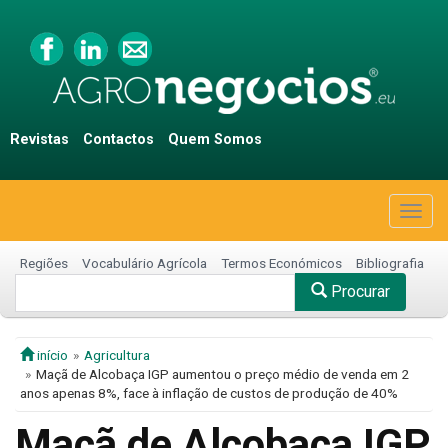
Revistas
Contactos
Quem Somos
Togg
navig
Regiões
Vocabulário Agrícola
Termos Económicos
Bibliografia
Procurar
início
Agricultura
Maçã de Alcobaça IGP aumentou o preço médio de venda em 2
anos apenas 8%, face à inflação de custos de produção de 40%
Maçã de Alcobaça IGP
----------------
→ **WORK TO BE COMPLETED**:
Please print the records above once more, word for word, omitting all pictures.

→ **RESPONSE TO THIS TASK**:
Revistas
Contactos
Quem Somos
Togg
navig
Regiões
Vocabulário Agrícola
Termos Económicos
Bibliografia
Procurar
início
Agricultura
Maçã de Alcobaça IGP aumentou o preço médio de venda em 2
anos apenas 8%, face à inflação de custos de produção de 40%
Maçã de Alcobaça IGP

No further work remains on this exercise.